Pixar used VAST as the data platform for 160,000 CPU render cores to produce Elementals — on up to 2PB of data — and has since begun using its VAST cluster as the data foundation of its AI initiative.
VAST’s native event broker utilizes the DASE architecture to outperform Apache Kafka by more than 600%, and an optimized commercial distribution of Kafka by more than 150%, in terms of event throughput.
In the common scenario where VAST connects to GPU resources for AI or HPC workloads that require GPU computation — including some very large frontier-model training runs — the GPU cluster and CNode cluster connect via NVIDIA GPUDirect Storage to maximize performance across the network.
As a tangible example of an increasingly popular use case, consider a VAST user running a real-time RAG pipeline within a Kubernetes environment, and taking advantage of the VAST DataEngine and DataBase services. The user can define a set of serverless functions that kick off whenever triggered by a specific event, like a new file hitting the object store. CNodes manage this pipeline in real time by:
Launching a NVIDIA Nemotron Embed instance, packaged as an NVIDIA NIM, that runs in a GPU-backed container (on separate hardware),
Receiving the embeddings.
Inserting those embeddings into the VAST vector database.
When a user — human or AI agent — interfaces with the vector database via an LLM, that model will run on another GPU-backed container and communicate with CNodes to augment the model’s output via RAG.
From high-speed data processing to GPU-speed data processing
With CNode-X servers, we’re colocating CPU-powered CNodes and GPU resources within the same box. In the RAG pipeline example above, that means everything — storage, database, event broker, functions, and AI models — all run natively on VAST infrastructure.
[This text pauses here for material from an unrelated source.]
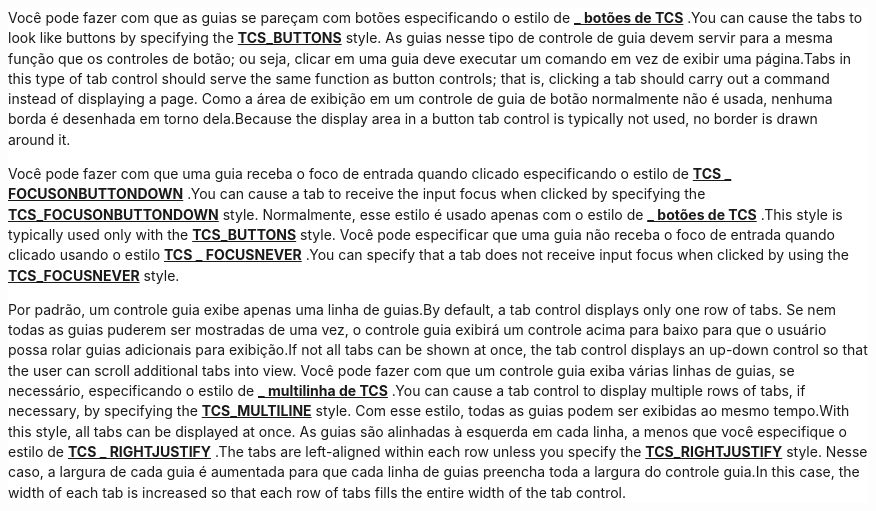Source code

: <span data-ttu-id="13360-134">Você pode fazer com que as guias se pareçam com botões especificando o estilo de [**\_ botões de TCS**](tab-control-styles.md) .</span><span class="sxs-lookup"><span data-stu-id="13360-134">You can cause the tabs to look like buttons by specifying the [**TCS\_BUTTONS**](tab-control-styles.md) style.</span></span> <span data-ttu-id="13360-135">As guias nesse tipo de controle de guia devem servir para a mesma função que os controles de botão; ou seja, clicar em uma guia deve executar um comando em vez de exibir uma página.</span><span class="sxs-lookup"><span data-stu-id="13360-135">Tabs in this type of tab control should serve the same function as button controls; that is, clicking a tab should carry out a command instead of displaying a page.</span></span> <span data-ttu-id="13360-136">Como a área de exibição em um controle de guia de botão normalmente não é usada, nenhuma borda é desenhada em torno dela.</span><span class="sxs-lookup"><span data-stu-id="13360-136">Because the display area in a button tab control is typically not used, no border is drawn around it.</span></span>

<span data-ttu-id="13360-137">Você pode fazer com que uma guia receba o foco de entrada quando clicado especificando o estilo de [**TCS \_ FOCUSONBUTTONDOWN**](tab-control-styles.md) .</span><span class="sxs-lookup"><span data-stu-id="13360-137">You can cause a tab to receive the input focus when clicked by specifying the [**TCS\_FOCUSONBUTTONDOWN**](tab-control-styles.md) style.</span></span> <span data-ttu-id="13360-138">Normalmente, esse estilo é usado apenas com o estilo de [**\_ botões de TCS**](tab-control-styles.md) .</span><span class="sxs-lookup"><span data-stu-id="13360-138">This style is typically used only with the [**TCS\_BUTTONS**](tab-control-styles.md) style.</span></span> <span data-ttu-id="13360-139">Você pode especificar que uma guia não receba o foco de entrada quando clicado usando o estilo [**TCS \_ FOCUSNEVER**](tab-control-styles.md) .</span><span class="sxs-lookup"><span data-stu-id="13360-139">You can specify that a tab does not receive input focus when clicked by using the [**TCS\_FOCUSNEVER**](tab-control-styles.md) style.</span></span>

<span data-ttu-id="13360-140">Por padrão, um controle guia exibe apenas uma linha de guias.</span><span class="sxs-lookup"><span data-stu-id="13360-140">By default, a tab control displays only one row of tabs.</span></span> <span data-ttu-id="13360-141">Se nem todas as guias puderem ser mostradas de uma vez, o controle guia exibirá um controle acima para baixo para que o usuário possa rolar guias adicionais para exibição.</span><span class="sxs-lookup"><span data-stu-id="13360-141">If not all tabs can be shown at once, the tab control displays an up-down control so that the user can scroll additional tabs into view.</span></span> <span data-ttu-id="13360-142">Você pode fazer com que um controle guia exiba várias linhas de guias, se necessário, especificando o estilo de [**\_ multilinha de TCS**](tab-control-styles.md) .</span><span class="sxs-lookup"><span data-stu-id="13360-142">You can cause a tab control to display multiple rows of tabs, if necessary, by specifying the [**TCS\_MULTILINE**](tab-control-styles.md) style.</span></span> <span data-ttu-id="13360-143">Com esse estilo, todas as guias podem ser exibidas ao mesmo tempo.</span><span class="sxs-lookup"><span data-stu-id="13360-143">With this style, all tabs can be displayed at once.</span></span> <span data-ttu-id="13360-144">As guias são alinhadas à esquerda em cada linha, a menos que você especifique o estilo de [**TCS \_ RIGHTJUSTIFY**](tab-control-styles.md) .</span><span class="sxs-lookup"><span data-stu-id="13360-144">The tabs are left-aligned within each row unless you specify the [**TCS\_RIGHTJUSTIFY**](tab-control-styles.md) style.</span></span> <span data-ttu-id="13360-145">Nesse caso, a largura de cada guia é aumentada para que cada linha de guias preencha toda a largura do controle guia.</span><span class="sxs-lookup"><span data-stu-id="13360-145">In this case, the width of each tab is increased so that each row of tabs fills the entire width of the tab control.</span></span>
In the case of GPU-accelerated SQL analytics, Sirius has been benchmarked at about 10x faster than vanilla DuckDB at the same hardware cost. Compared against older, slower CPU-based SQL engines like ClickHouse, the difference is much more stark. What’s more, VAST AI OS is already a complete data platform, combining high-scale, high-performance storage with resource orchestration and a suite of data services that can replace and outperform complex distributed data architectures. Our work with NVIDIA on the CNode-X servers turbocharges the VAST platform, pairing the next-generation of critical applications and workflows with unparalleled computation speed.
When available this spring, CNode-X servers will be available through hardware partners, including Cisco and Supermicro. They can run AI-optimized Intel or AMD CPUs and two or more NVIDIA RTX PRO™ 6000 Blackwell Server Edition GPUs, which, in a cluster setup, can easily host and serve any publicly available AI models.